この先2つのルートに分岐します。一方は即バッドエンドなんですけどね。次の投稿はバッドエンドの方にする予定です。一体何田さんが魔女化するのでしょうか……。
以下魔女設定です↓
ツギハギのプリンセス
ツギハギのプリンセス。その性質は自己愛。自分の事を愛してやまないこの魔女は、自らのおかれた状況には目を向けない。その身体に刻み付けられた縫い跡を指摘すれば、この魔女は真実にたどり着き消えていくだろう。
別名:遊園地の魔女
特徴:下半身がライオンの首と繋がり、両手がブリキのロボットの様な姿になった少女の姿の魔女。それぞれの部位の境目には縫い目がついている。腹部には首なしの案山子が突き刺さっている。また、少女の素顔はブリキの仮面に隠され見ることはできない。ライオンの前足で引っ掻いてきたり、突き刺さった案山子を振り回したり、ロケットパンチを放ったりと多彩な攻撃手段を持つ。
ツギハギのプリンセス(第2形態)
ツギハギのプリンセス。その性質は自己愛。受け止めきれなかった思いは呪いとなって魔女の胎内を回り続ける。もう言葉は届かない。もう思考は止まらない。この魔女は永遠に回りながら辛い現実を夢見続ける。
別名:遊園地の魔女(ヘイエン)
特徴:所謂第2形態。少女の上半身が割れ小型の観覧車が生えている。この状態ではほぼ移動せず、ゴンドラの中から様々な物を取り出して攻撃する。一応ライオンの足でも攻撃できるが、頭でっかちでアンバランスな状態なので少し妨害するだけでスッ転ぶ。飛ばしてくるものはレールや花火。

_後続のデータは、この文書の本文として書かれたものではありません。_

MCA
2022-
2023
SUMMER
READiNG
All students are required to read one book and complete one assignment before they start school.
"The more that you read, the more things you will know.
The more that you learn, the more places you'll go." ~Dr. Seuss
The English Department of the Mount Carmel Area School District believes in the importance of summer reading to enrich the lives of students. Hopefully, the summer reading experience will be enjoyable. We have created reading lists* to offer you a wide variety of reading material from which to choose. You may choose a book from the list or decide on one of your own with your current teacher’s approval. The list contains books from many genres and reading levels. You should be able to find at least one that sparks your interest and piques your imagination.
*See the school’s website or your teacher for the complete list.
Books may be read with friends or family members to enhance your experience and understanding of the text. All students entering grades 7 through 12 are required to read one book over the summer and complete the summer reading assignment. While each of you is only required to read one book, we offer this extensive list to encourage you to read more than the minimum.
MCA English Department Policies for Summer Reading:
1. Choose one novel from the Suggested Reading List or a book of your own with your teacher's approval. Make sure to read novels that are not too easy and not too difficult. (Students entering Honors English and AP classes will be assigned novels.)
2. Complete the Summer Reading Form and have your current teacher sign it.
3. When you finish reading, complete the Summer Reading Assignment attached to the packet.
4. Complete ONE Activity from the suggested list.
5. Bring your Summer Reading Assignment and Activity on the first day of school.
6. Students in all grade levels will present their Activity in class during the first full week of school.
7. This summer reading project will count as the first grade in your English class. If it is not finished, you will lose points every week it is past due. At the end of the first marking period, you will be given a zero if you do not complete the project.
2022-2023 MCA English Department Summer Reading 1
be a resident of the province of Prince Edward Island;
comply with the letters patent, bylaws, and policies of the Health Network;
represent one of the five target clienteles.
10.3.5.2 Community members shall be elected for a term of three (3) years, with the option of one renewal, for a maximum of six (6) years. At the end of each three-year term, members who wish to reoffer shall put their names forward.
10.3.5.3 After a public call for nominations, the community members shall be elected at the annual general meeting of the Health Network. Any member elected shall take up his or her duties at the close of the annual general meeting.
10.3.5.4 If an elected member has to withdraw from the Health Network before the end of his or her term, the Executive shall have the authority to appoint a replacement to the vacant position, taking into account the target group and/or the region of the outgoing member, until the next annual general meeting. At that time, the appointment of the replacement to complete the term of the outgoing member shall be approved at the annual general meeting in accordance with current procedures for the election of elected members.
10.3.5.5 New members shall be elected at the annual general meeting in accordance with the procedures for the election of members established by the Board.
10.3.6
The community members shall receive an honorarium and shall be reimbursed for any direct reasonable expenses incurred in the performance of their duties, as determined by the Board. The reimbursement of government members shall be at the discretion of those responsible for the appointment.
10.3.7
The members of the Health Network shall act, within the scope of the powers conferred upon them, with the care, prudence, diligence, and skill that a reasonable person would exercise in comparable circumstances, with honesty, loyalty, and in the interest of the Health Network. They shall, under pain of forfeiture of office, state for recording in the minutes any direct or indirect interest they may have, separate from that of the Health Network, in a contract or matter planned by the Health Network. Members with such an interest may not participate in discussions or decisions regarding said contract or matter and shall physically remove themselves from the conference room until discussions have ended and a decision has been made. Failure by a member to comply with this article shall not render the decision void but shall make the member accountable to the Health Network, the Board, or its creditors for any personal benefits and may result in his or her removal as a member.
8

本編では登場しなかったが鼠のぬいぐるみやポップコーンまで飛んでくる。
廻る方舟
廻る方舟。その役割は追憶。黄昏の遊園地で永遠に回り続ける観覧車。魔女を恐ろしい現実から逃がすために、かつての思い出を見下ろさせる。
別名:遊園地の魔女の手下(オモイデ)
特徴:巨大な観覧車型の使い魔。数は少ないものの複数存在している。ひとたび窓から下を覗いてしまうと、永遠に思い出の中に閉じ込められる事になる。
轟く方舟
轟く方舟。その役割は現実逃避。魔女を恐ろしい現実から逃がすための乗り物。だがレールの外に出ることは出来ず、魔女を逃がすことはできない。
別名:遊園地の魔女の手下(ニゲアシ)
特徴:黄昏の遊園地を走り続けるジェットコースター。決められたレールを走り続けるだけだが、たまに侵入者に遊んでもらおうと突進してくることがある。走り続けているため乗るのは至難の技だが、もし乗車できれば比較的美しいこの魔女の結界を見学することができる。
遊園地の魔女結界
永遠に夕暮れ時の遊園地。観覧車型の使い魔が複数存在している他、ジェットコースター用のレールが蜘蛛の巣のようにそこら中に交差している。それ以外の遊具は無い。